Percebo o realismo de quem tem passado a vida a estudar as circunstâncias em que morrem vítimas de incêndios florestais. Este ano, assistimos à incapacidade do socorro e vimos como tantas populações tiveram de arriscar e decidir por elas o que fazer. Temos um meio rural caracterizado pela dispersão de habitações, os problemas fundos que conhecemos na floresta, bombeiros que não chegam para tudo.
Olhando para a maioria das aldeias no interior, o que se vê, contudo, é uma população profundamente envelhecida. Como pode pedir-se a pessoas com 70 e 80 anos que se preparem para o dia em que o fogo eventualmente as cercar?
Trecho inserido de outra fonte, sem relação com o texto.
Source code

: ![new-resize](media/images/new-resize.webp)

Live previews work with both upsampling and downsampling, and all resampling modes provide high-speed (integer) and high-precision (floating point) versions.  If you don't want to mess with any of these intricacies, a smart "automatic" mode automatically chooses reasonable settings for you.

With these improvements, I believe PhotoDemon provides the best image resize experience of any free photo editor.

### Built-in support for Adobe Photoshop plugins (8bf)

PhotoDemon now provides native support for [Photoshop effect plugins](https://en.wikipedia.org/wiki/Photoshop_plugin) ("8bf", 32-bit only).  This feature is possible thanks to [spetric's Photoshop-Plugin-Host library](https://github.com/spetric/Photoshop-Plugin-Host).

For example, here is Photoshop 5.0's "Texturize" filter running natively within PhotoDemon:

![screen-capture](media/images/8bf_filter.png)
Se olharem com seriedade e sentido de responsabilidade para os sucessivos estudos, as autarquias devem preparar com as populações planos de ação. Identificar líderes em cada localidade, promover formações, encarar os serviços municipais como instrumentos ativos e focados na prevenção.
Mas há, por detrás de qualquer lirismo com que possa encarar-se este problema, um drama maior difícil de atacar. Só rejuvenescendo as povoações haverá capacidade de autodefesa e mobilização das pessoas. Ontem, o JN contava a história de Quintandona, uma aldeia de xisto em Penafiel que duplicou o número de habitantes numa década. A receita? Uma aposta forte na reabilitação, apoiada por fundos comunitários, e uma programação cultural arrojada, com eventos que atraem visitantes.
A revitalização do interior não se faz com planos macro, se não forem acompanhados de um forte envolvimento local. É preciso sinalizar, concelho a concelho, aldeias com potencialidades de revitalização. Motivar agentes locais, capacitar os melhores, incentivar a criatividade. Com uma canalização inteligente de verbas e com capacidade de correr riscos, coisa de que os decisores políticos costumam fugir a sete pés.
Sem risco e criatividade, as portas continuarão a fechar-se.